1. La médecine de proximité repensée

  • Maisons de santé pluriprofessionnelles (MSP) : Plus de 2 200 MSP sont désormais opérationnelles (source DGOS), facilitant le parcours de soins coordonné sur un même lieu.
  • Cabinets secondaires itinérants : Certains médecins généralistes partagent leur temps entre plusieurs communes rurales dépourvues de praticien fixe.
  • Déploiement d’infirmiers en pratique avancée : Nouvelle compétence reconnue depuis 2019, permettant, sous certaines conditions, le suivi de patients chroniques ou en précarité dans des zones délaissées.

2. La télémédecine : promesses et limites

  • Plus de 2,6 millions de téléconsultations en 2021 (après le boom lié à la pandémie COVID-19, chiffre CNAM).
  • Un accès facilité pour les personnes isolées géographiquement – mais dépendant de la couverture Internet et des équipements.
  • Des télé-expertises entre médecins, favorisant l’avis spécialisé dans les territoires sous-dotés.

Toutefois, la télémédecine ne remplace pas les consultations physiques, ni la relation humaine, essentielle à la qualité du soin (voir HAS sur les recommandations).

3. Attractivité et incitations

  • Primes d'installation : Pour encourager l’installation dans les zones sous-dotées, plusieurs dispositifs d’aides financières existent (jusqu’à 50 000 € sur cinq ans selon les zones; source Assurance Maladie).
  • Stages en médecine rurale : Les internes de médecine générale sont encouragés à effectuer des stages dans les régions vulnérables, afin de faire connaître les réalités locales et favoriser les installations durables (programme SASPAS).

4. Innovations locales et solidarités

  • Bus santé, permanences mobiles, points relais : De nombreux départements expérimentent des dispositifs mobiles s’arrêtant dans les villages ou quartiers périphériques pour proposer vaccination, dépistage, ou consultations simples.
  • Partenariats associations-municipalités : Les communautés professionnelles territoriales de santé (CPTS), créées depuis 2016, misent sur la coordination ville-hôpital-associations-social pour “tresser” la prévention et les soins sur mesure.

Ce sont souvent ces initiatives de terrain qui font la différence concrètement pour les personnes isolées ou fragilisées.
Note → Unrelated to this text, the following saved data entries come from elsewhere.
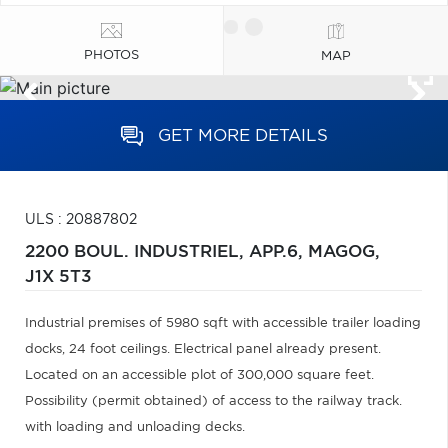
PHOTOS
MAP
GET MORE DETAILS
ULS : 20887802
2200 BOUL. INDUSTRIEL, APP.6,
MAGOG,
J1X 5T3
Industrial premises of 5980 sqft with accessible trailer loading
docks, 24 foot ceilings. Electrical panel already present.
Located on an accessible plot of 300,000 square feet.
Possibility (permit obtained) of access to the railway track.
with loading and unloading decks.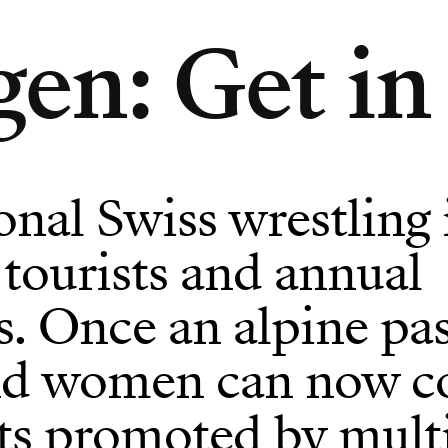
en: Get in 
onal Swiss wrestling 
r tourists and annual
ls. Once an alpine pa
d women can now c
ts promoted by mult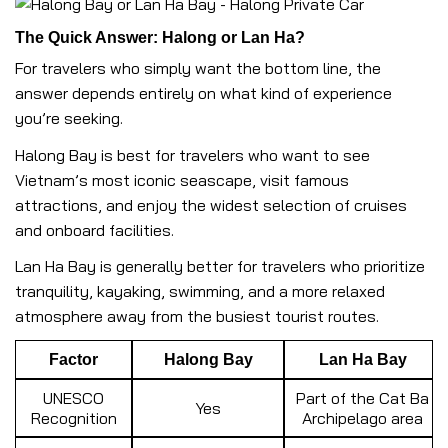
The Quick Answer: Halong or Lan Ha?
For travelers who simply want the bottom line, the
answer depends entirely on what kind of experience
you’re seeking.
Halong Bay is best for travelers who want to see
Vietnam’s most iconic seascape, visit famous
attractions, and enjoy the widest selection of cruises
and onboard facilities.
Lan Ha Bay is generally better for travelers who prioritize
tranquility, kayaking, swimming, and a more relaxed
atmosphere away from the busiest tourist routes.
Factor
Halong Bay
Lan Ha Bay
UNESCO
Part of the Cat Ba
Yes
Recognition
Archipelago area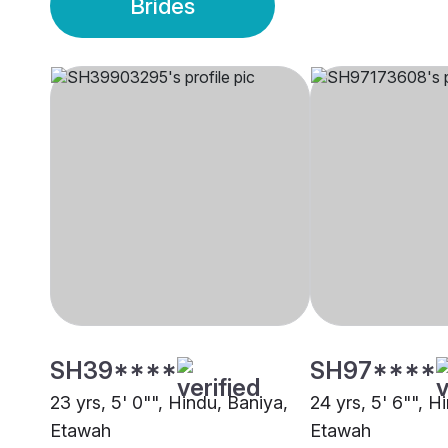
Brides
SH39****
SH97****
23 yrs, 5' 0"", Hindu, Baniya,
24 yrs, 5' 6"", H
Etawah
Etawah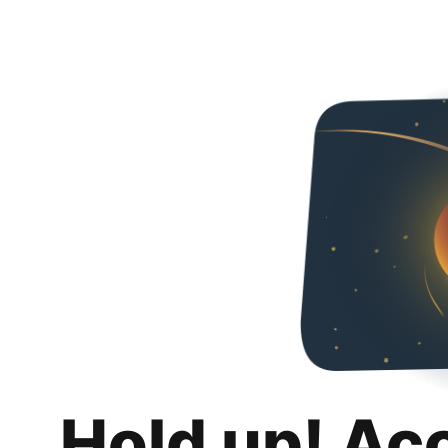
Hold up! Ac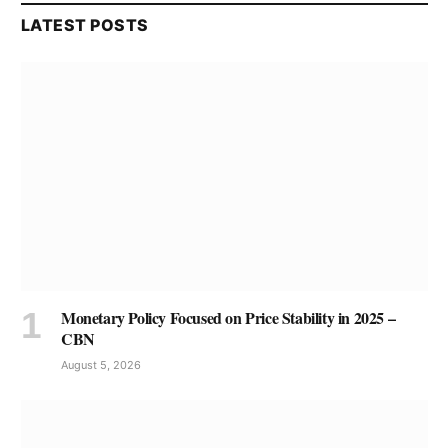
LATEST POSTS
Monetary Policy Focused on Price Stability in 2025 –
CBN
August 5, 2026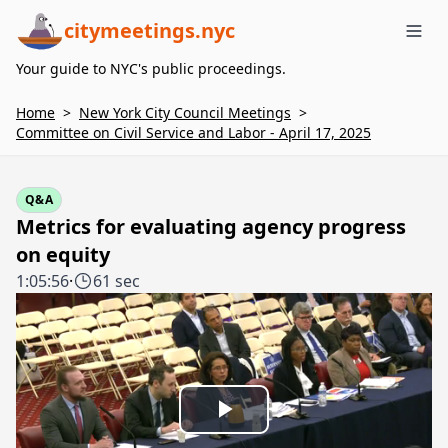
citymeetings.nyc
Me
Your guide to NYC's public proceedings.
Home
>
New York City Council Meetings
>
Committee on Civil Service and Labor - April 17, 2025
Q&A
Metrics for evaluating agency progress
on equity
1:05:56
·
61 sec
Play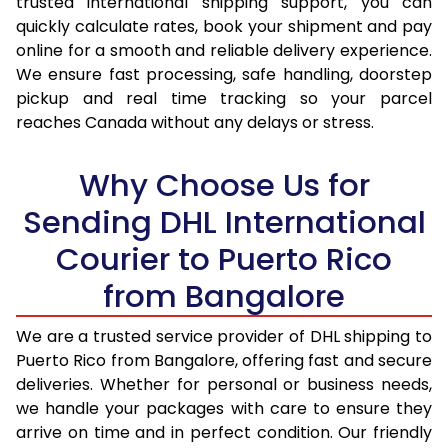
trusted international shipping support, you can
16.5 Kg
33,914
16,957
quickly calculate rates, book your shipment and pay
online for a smooth and reliable delivery experience.
17.0 Kg
34,870
17,435
We ensure fast processing, safe handling, doorstep
pickup and real time tracking so your parcel
17.5 Kg
35,824
17,912
reaches Canada without any delays or stress.
18.0 Kg
36,782
18,391
Why Choose Us for
18.5 Kg
37,738
18,869
Sending DHL International
19.0 Kg
38,692
19,346
Courier to Puerto Rico
19.5 Kg
39,650
19,825
from Bangalore
20.0 Kg
40,606
20,303
We are a trusted service provider of DHL shipping to
21.0 Kg
2,104 Per Kg
1,052 Per 
Puerto Rico from Bangalore, offering fast and secure
deliveries. Whether for personal or business needs,
22.0 Kg
2,104 Per Kg
1,052 Per 
we handle your packages with care to ensure they
23.0 Kg
2,104 Per Kg
1,052 Per 
arrive on time and in perfect condition. Our friendly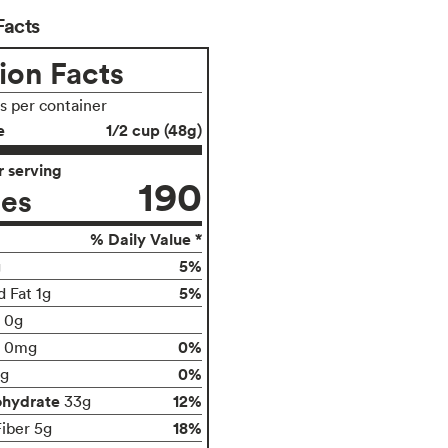
Facts
ion Facts
gs per container
e
1/2 cup (48g)
 serving
190
ies
% Daily Value *
5%
g
5%
d Fat 1g
t 0g
0%
0mg
0%
g
ohydrate
12%
33g
18%
Fiber 5g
Au-delà des chiffres, l’accès aux soins reste une question éminemment humaine et éthique. Il met en jeu la responsabilité collective d’un système de santé solidaire qui doit s’adapter aux réalités plurales du territoire français.
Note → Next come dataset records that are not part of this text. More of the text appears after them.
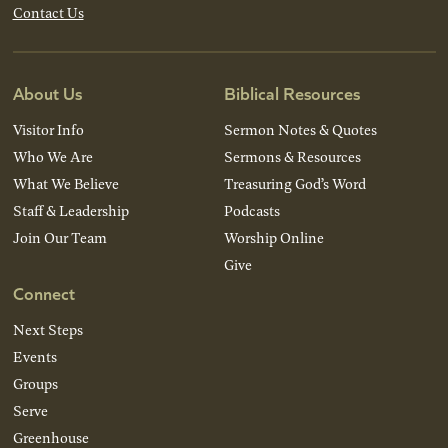
Contact Us
About Us
Biblical Resources
Visitor Info
Sermon Notes & Quotes
Who We Are
Sermons & Resources
What We Believe
Treasuring God’s Word
Staff & Leadership
Podcasts
Join Our Team
Worship Online
Give
Connect
Next Steps
Events
Groups
Serve
Greenhouse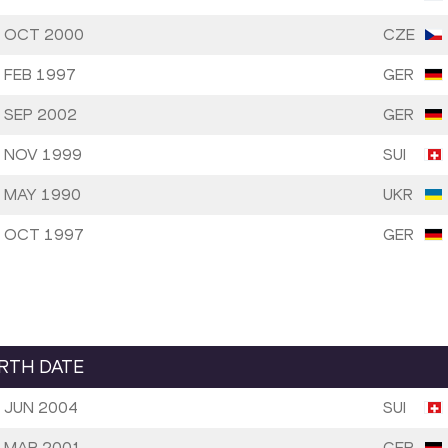
 OCT 2000
CZE
 FEB 1997
GER
 SEP 2002
GER
 NOV 1999
SUI
 MAY 1990
UKR
 OCT 1997
GER
IRTH DATE
 JUN 2004
SUI
 MAR 2001
GER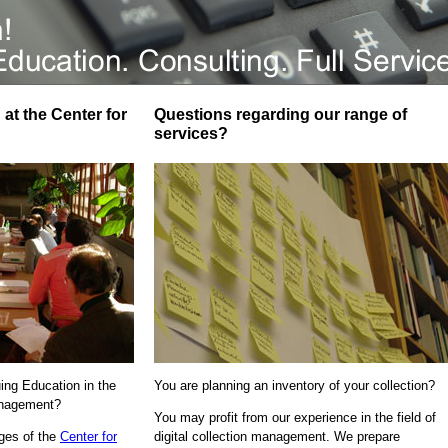
at the Center for
Questions regarding our range of
services?
uing Education in the
You are planning an inventory of your collection?
Management?
You may profit from our experience in the field of
ages of the
Center for
digital collection management. We prepare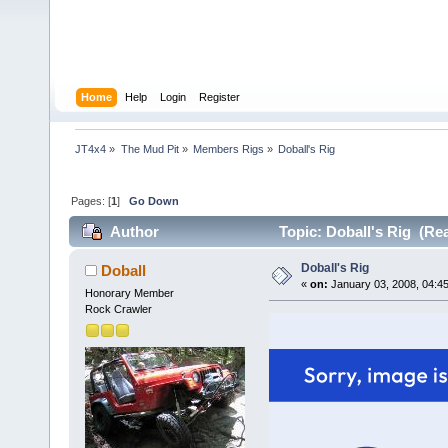
Home
Help
Login
Register
JT4x4
»
The Mud Pit
»
Members Rigs
»
Doball's Rig
Pages: [
1
]
Go Down
Author
Topic: Doball's Rig (Re
Doball's Rig
Doball
«
on:
January 03, 2008, 04:4
Honorary Member
Rock Crawler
  • Autonomie et consentement ne peuvent se construire sans accompagnement adapté et sans accès effectif à l’information et aux ressources.
  • Prise en compte de la parole et des attentes des patients : Favoriser la participation des usagers dans l’organisation locale des soins améliore l’adhésion, diminue le renoncement et restaure la confiance dans le système.
  • Formation continue : Les professionnels doivent être accompagnés, formés et valorisés, notamment dans les zones les moins attractives.

L’accès aux soins ne relève pas d’une solution unique, mais d’un maillage d’actions, de volontés, d’adaptations patient-soignant-territoire.

Les disparités d’accès aux soins sont le reflet des transformations profondes de la société française ; elles posent des défis majeurs, mais ouvrent aussi la voie à la créativité, à la coopération interprofessionnelle et à une réinvention du lien social.

  1. Une cartographie renouvelée et continue de la démographie médicale reste essentielle, pour ajuster au plus près les ressources aux besoins réels.
  2. La lutte contre la fracture numérique s’affirme indispensable pour une télémédecine accessible à tous.
  3. Le dialogue avec la population locale, la valorisation des métiers “invisibles”, le partage des compétences entre professionnels sont à encourager.

Analyser ces enjeux, c’est affirmer que chaque territoire, qu’il soit une île lointaine, une vallée rurale, un quartier urbain dense ou un village d’outre-mer, a droit à une santé de qualité, fondée sur la confiance, la fiabilité des prises en charge et le respect de la personne. C’est ce modèle ambitieux et nuancé que nous devons – ensemble – faire vivre et progresser.